Exercise tasks:
1. According to the accounting policies text, how long does the Company's warranty on each finished machine last?
2. Carry on the accounting policies text from its final sentence.

Reading text:
* Begin *

The carrying value of goodwill is reviewed if the facts and circumstances
suggest that it may be impaired. If this review indicates that goodwill will not
be recoverable, as determined based on the undiscounted cash flows of the entity
acquired over the remaining amortization period, the Company's carrying value of
the goodwill is reduced by the estimated shortfall of cash flows.
Product Warranty
The Company warrants that each finished machine is merchantable and free of
defects in workmanship and material for a period of up to one year or a
specified period of use. Warranty reserves have been established for estimated
normal warranty costs and for specific problems known to exist on products in
use.
Product Liability
Reserves for product liability have been established based upon historical loss
experience for the estimated liability on incidents which have occurred but have
not yet been reported and for the estimated liability for reported incidents.
Income Taxes
Income taxes are provided using the liability method in accordance with
Statement of Financial Accounting Standards No. 109, "Accounting for Income
Taxes" ("FAS 109"). Under FAS 109, the deferred tax assets and liabilities are
determined based on temporary differences between the basis of certain assets
and liabilities for income tax and financial reporting purposes.
The Company is a part of a group that files a consolidated income tax return.
The method used to allocate income taxes to members of the group is one in which
current and deferred income taxes are allocated on a separate return basis as if
the Company had not been included in a consolidated income tax return with its
parent.
Revenue Recognition
Sales are recorded upon shipment or designation of specific goods for later
shipment at customers' request with related risk of ownership passing to such
customers.
Research and Development Costs
Company sponsored research and development costs related to both present and
future products are expensed currently. Total expenditures for research and
development for 1994, 1993 and 1992 were $1,576, $1,937 and $2,063,
respectively.
Translation of Foreign Currencies
The local currencies of the Company's foreign operations have been determined to
be the functional currencies in accordance with Statement of Financial
Accounting Standards No. 52, "Foreign Currency Translation". Transactions in
foreign currencies are translated into United States dollars at average rates of
exchange prevailing during the period. Assets and liabilities denominated in
foreign currencies are translated at the year end exchange rates. Gains and
losses on foreign currency transactions are recognized in earnings. Adjustments
resulting from the translation of financial statements of the foreign
subsidiaries and translation gains or losses related to long-term intercompany
investments are included in the foreign currency translation adjustments account
in shareholders' equity.
Reclassifications
Certain reclassifications were made to the 1993 and 1992 financial statements to
conform to the 1994 presentation.

* End *

Supplied material:

* Begin *

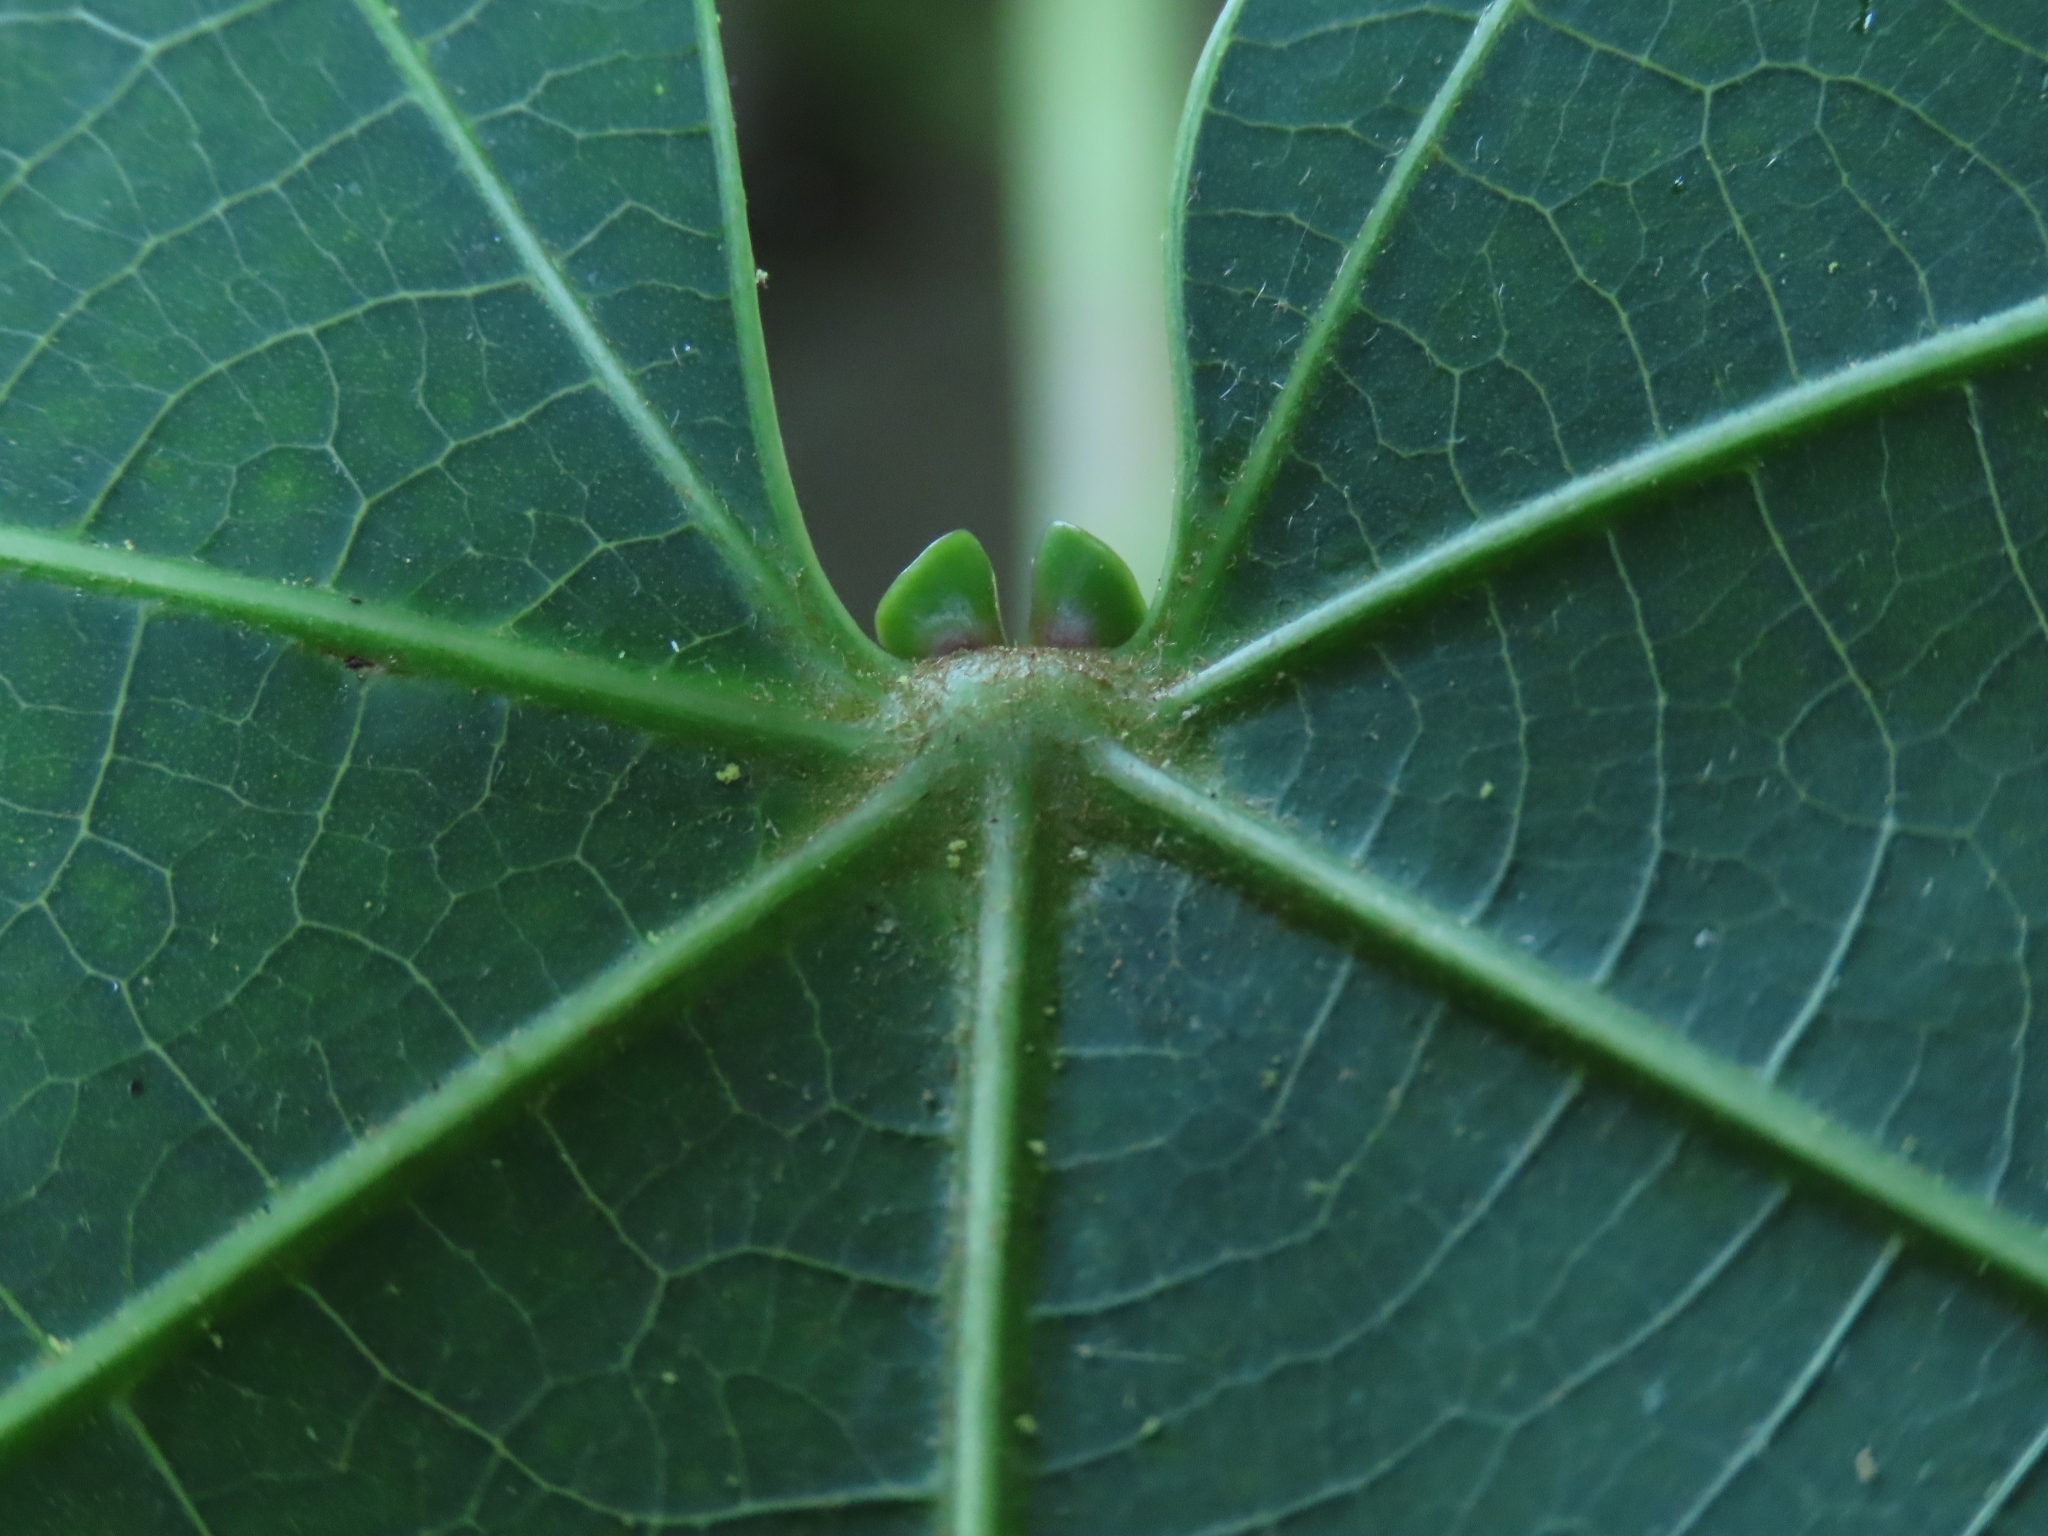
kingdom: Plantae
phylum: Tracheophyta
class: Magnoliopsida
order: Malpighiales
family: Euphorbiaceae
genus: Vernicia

* End *

Per-task outputs:
1. Up to one year or a specified period of use.

2.
3. Inventories
Inventories at December 31, 1994 and 1993 consist of the following:
1994 1993
Raw materials and parts ........ $18,647 $17,906
Work in process ................ 5,876 3,994
Finished goods and subassemblies 2,228 3,193
Consigned inventory ............ 772 353
------- -------
$27,523 $25,446
======= =======
At December 31, 1994 and 1993, approximately $26,308 and $24,618 of inventories
were valued using the LIFO method. These amounts are approximately equivalent to
the corresponding FIFO values at December 31, 1994 and 1993.
4. Property, Plant and Equipment
Property, plant and equipment at December 31, 1994 and 1993 consists of the
following:
1994 1993
Land and improvements ....... $ 98 $ 98
Buildings ................... 2,318 2,191
Machinery and equipment ..... 5,116 4,531
------- -------
7,532 6,820
Less accumulated depreciation (2,982) (2,214)
------- -------
$ 4,550 $ 4,606
======= =======
Depreciation expense for 1994, 1993 and 1992 was $768, $814 and $675,
respectively.
5. Debt
At December 31, 1994 and 1993, PPM Far East Pte. Ltd. has a bank overdraft of
approximately $350 and $113, respectively. This overdraft is collateralized by a
building located in Singapore and a guarantee of PPM and bears interest based on
various bank benchmark rates.
Long-term debt at December 31, 1994 and 1993 consists of the following:
1994 1993
Notes payable to Legris $ 38,006 $ 28,898
Note payable to bank .. -- 179
-------- --------
38,006 29,077
Less current maturities (32,155) (150)
-------- --------
$ 5,851 $ 28,927
======== ========
Approximately $12,686 of the indebtedness to Legris bears interest at an annual
fixed rate of 9%. The remainder of this indebtedness bears interest at annual
rates based on various bank benchmark rates ranging from 6.875% to 8.5% at
December 31, 1994. At December 31, 1993, Legris represented to the Company that
this indebtedness should be classified as long-term. In connection with the
acquisition by Terex on May 9, 1995 (see Note 13), all debt obligations of
Legris and its subsidiaries, other than a note payable to Harnischfeger
Corporation, were satisfied. Accordingly, all debt obligations other than the
long-term portion of the note payable toHamischfeger Corporation have been
classified as current at December 31, 1994.
The maturities of the note payable to the Harnischfeger Corporation for the five
years following December 31, 1994 and thereafter are as follows:
Year Payments
1995 $ 480
1996 520
1997 312
1998 338
1999 366
Thereafter 4,315
$6,331
6. Employee Benefit Plan
The Company has a defined contribution plan covering its U. S. employees. Under
this plan, the Company matches a portion of an employee's contribution to the
plan. 'Me related expense to the Company was $119, $118 and $82 for 1994, 1993
and 1992, respectively.
7. Income Taxes
Effective January 1, 1992, the Company adopted the provisions of Statement of
FAS 109. There was no cumulative effect of this change in accounting for income
taxes on the consolidated financial statements.
(Loss) income before income taxes consisted of the following:
1994 1993 1992
Domestic ................. $ (8,703) $(11,980) $ (5,566)
Foreign .................. 220 (427) 161
-------- -------- --------
$ (8,483) $(12,407) $ (5,405)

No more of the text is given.